Quelles sont les conséquences prévues de cette réforme ?

Avec les nouvelles obligations pénales imposées aux banques, celles-ci devront adapter leurs processus opérationnels en matière de gestion des chèques. Désormais, chaque banque devra évaluer la solvabilité des demandeurs de chéquiers en tenant compte de leurs engagements et de leur capacité à honorer les paiements par chèque sur une période donnée. Cette évaluation permettra de fixer un plafond global et une durée de validité pour chaque chéquier en fonction de la situation financière du client. Les banques s’exposent également à des risques financiers accrus : en cas de non-respect des nouvelles exigences, elles peuvent se voir infliger une amende de 40 % de la valeur du chèque si elles ont émis des chèques sans annulation malgré l’absence de provision, ou lorsqu’elles ont accordé des facilités de caisse permettant la couverture de chèques sans provision annulée. Ces mesures visent à renforcer la vigilance des banques dans la gestion des chèques impayés.

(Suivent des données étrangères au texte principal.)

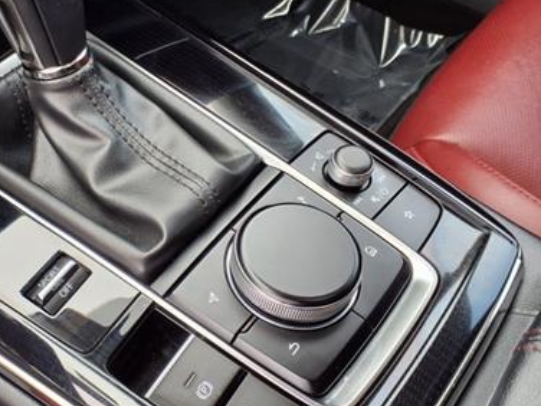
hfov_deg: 40.3
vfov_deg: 31.5
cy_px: 190
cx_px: 151
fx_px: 719
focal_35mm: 46
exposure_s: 1/120
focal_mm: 3.58
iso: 40
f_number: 1.9
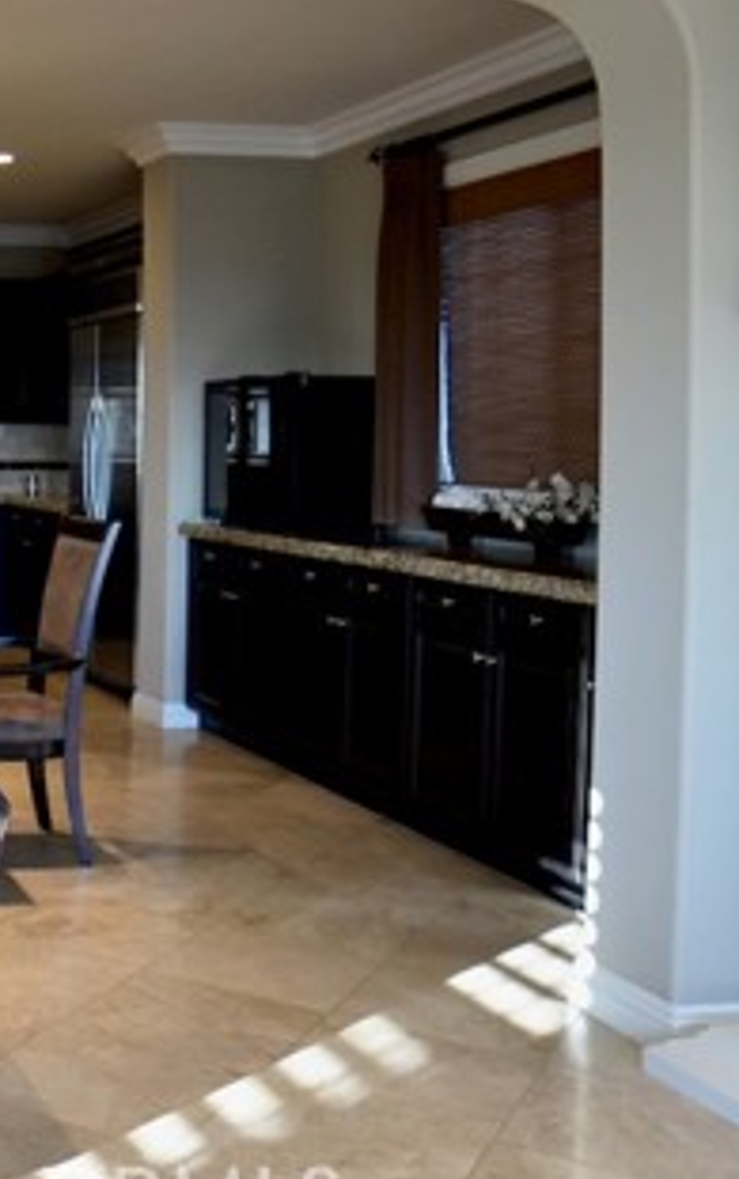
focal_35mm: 44
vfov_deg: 44.9
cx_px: -383
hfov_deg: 23.3
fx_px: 1415
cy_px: 445
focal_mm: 14
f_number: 4
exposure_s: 1/60
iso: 400
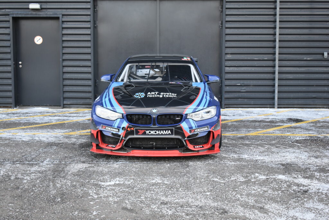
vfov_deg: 26.5
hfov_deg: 38.9
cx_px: 164
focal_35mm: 51
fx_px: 466
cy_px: 110
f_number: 4.5
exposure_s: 1/250
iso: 800
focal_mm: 34
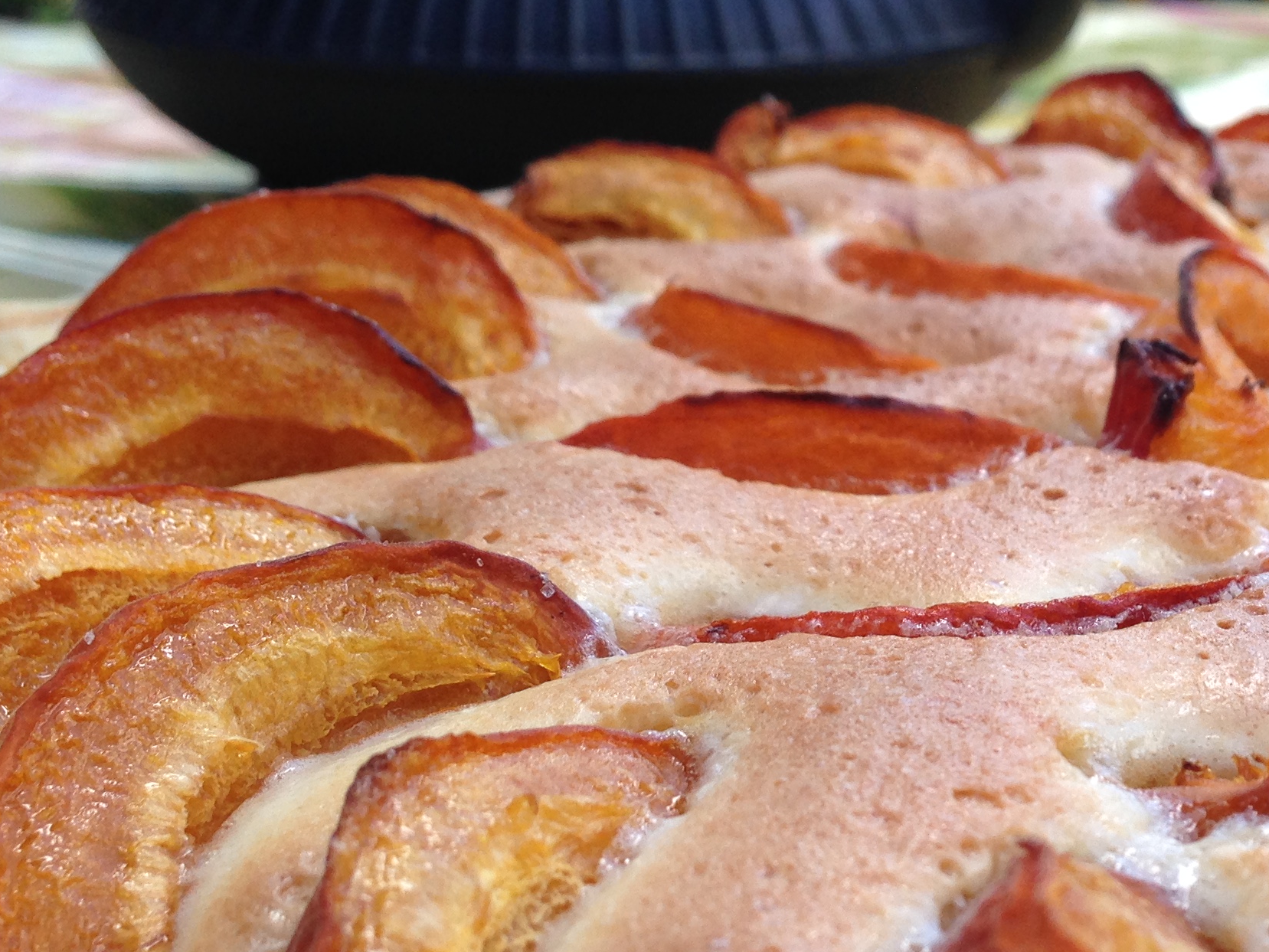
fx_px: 2383
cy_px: 579
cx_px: 933
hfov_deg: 29.4
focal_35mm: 65
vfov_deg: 22.6
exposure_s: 1/361
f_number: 2.4
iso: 50
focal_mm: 4.12
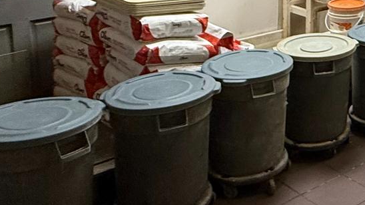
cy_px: -71
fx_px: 552
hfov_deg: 30.5
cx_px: 448
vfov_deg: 19.3
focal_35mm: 57
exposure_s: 1/60
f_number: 2.2
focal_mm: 2.22
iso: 200
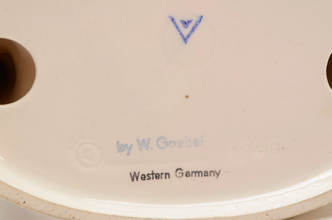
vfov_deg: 16.5
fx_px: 759
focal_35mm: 82
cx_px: 166
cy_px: 110
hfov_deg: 24.7
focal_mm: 55
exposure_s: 1/160
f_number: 20
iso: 100
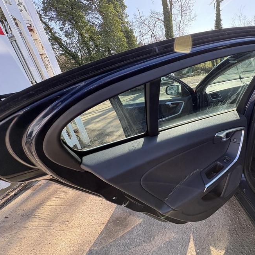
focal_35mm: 17
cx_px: 173
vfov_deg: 84.0
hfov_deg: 80.8
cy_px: 125
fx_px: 142
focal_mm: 2.22
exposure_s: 1/216
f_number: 2.2
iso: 50
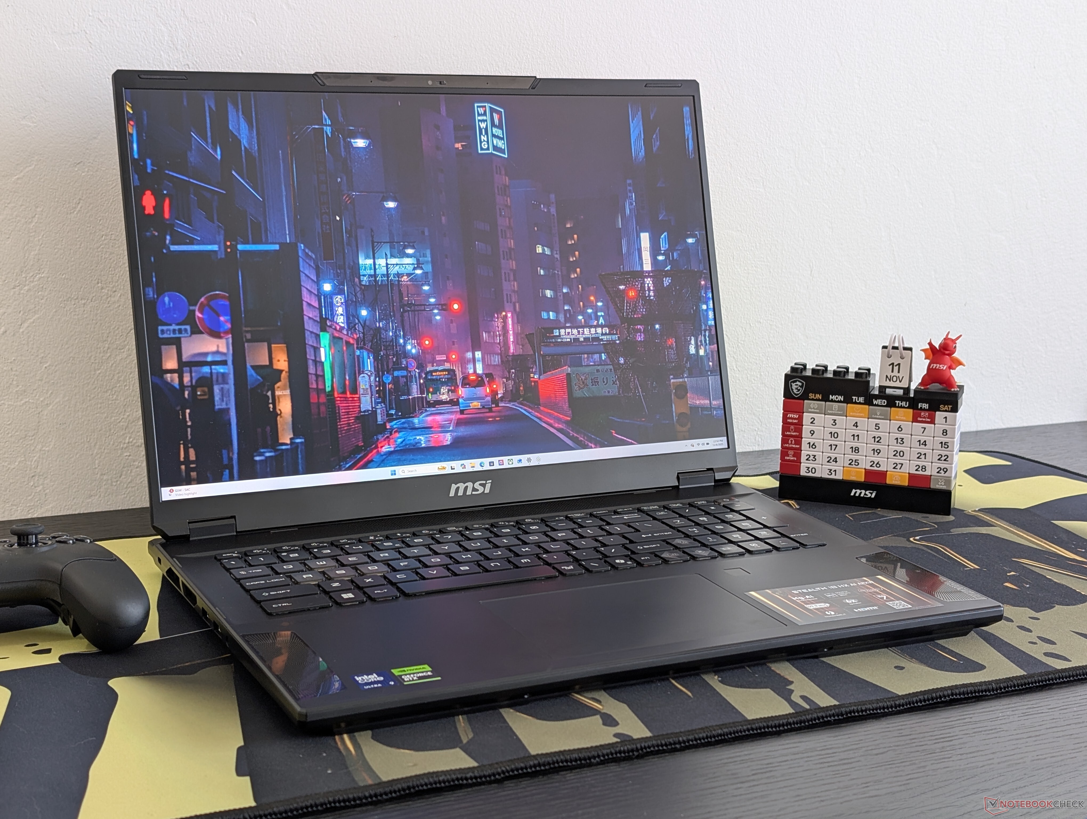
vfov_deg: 29.7
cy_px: 410
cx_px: 544
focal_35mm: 49
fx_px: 1541
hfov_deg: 38.9
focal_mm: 6.9
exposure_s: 1/30
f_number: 1.68
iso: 29
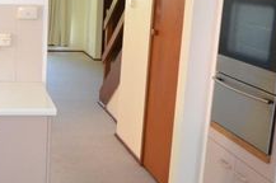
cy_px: 77
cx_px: 36
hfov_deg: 29.9
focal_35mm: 65
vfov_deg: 20.8
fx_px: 498
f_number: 5.6
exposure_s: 1/60
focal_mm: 20
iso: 1800
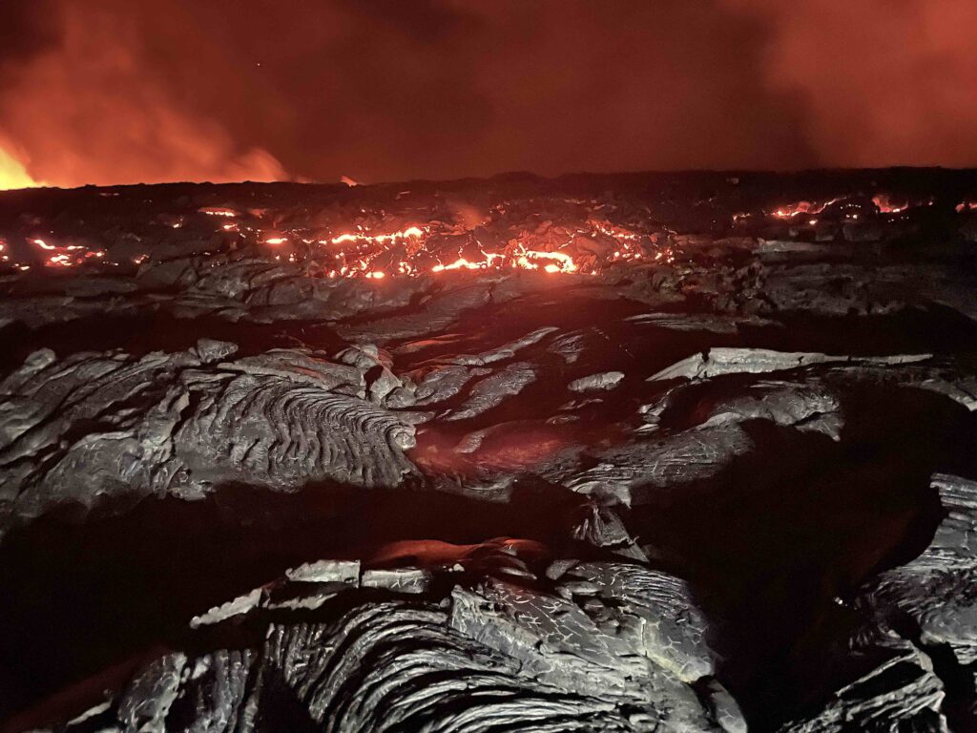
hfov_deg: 67.3
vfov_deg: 53.1
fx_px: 734
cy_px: 366
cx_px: 488
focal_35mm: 26
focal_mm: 4.2
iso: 2000
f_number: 1.6
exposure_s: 1.1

Pouvez-vous nous donner des exemples de situations similaires ?

L’institution du chèque, en effet, remonte à une époque très ancienne. Par exemple, sous les Califes abbassides, on a introduit une forme de paiement par Sakk, une sorte d’ancêtre du chèque moderne, pour réduire les risques liés aux transferts de fonds collectés par les agents de l’administration fiscale. Cette pratique visait à sécuriser les transactions en évitant le transport physique de l’argent. Aujourd’hui, pourtant, le chèque tend à être délaissé au profit de solutions fintech plus innovantes, comme les paiements mobiles ou les virements instantanés. On voit cela particulièrement dans des pays industrialisés, où le paiement numérique a presque entièrement remplacé les chèques. Ce passage vers le numérique a permis de fluidifier les transactions économiques, d’accélérer les paiements et de réduire les coûts administratifs pour les entreprises. Pour la Tunisie, cela pourrait représenter une piste intéressante.

A côté de la nouvelle version du chèque, l’usage des technologies fintech pourrait non seulement moderniser les transactions, mais aussi stimuler l’économie numérique en facilitant l’accès aux services financiers, surtout dans les zones reculées. Cela pourrait être une leçon : une transition vers des solutions de paiement innovantes pourrait contribuer à dynamiser l’économie tunisienne tout en garantissant une meilleure sécurité des transactions.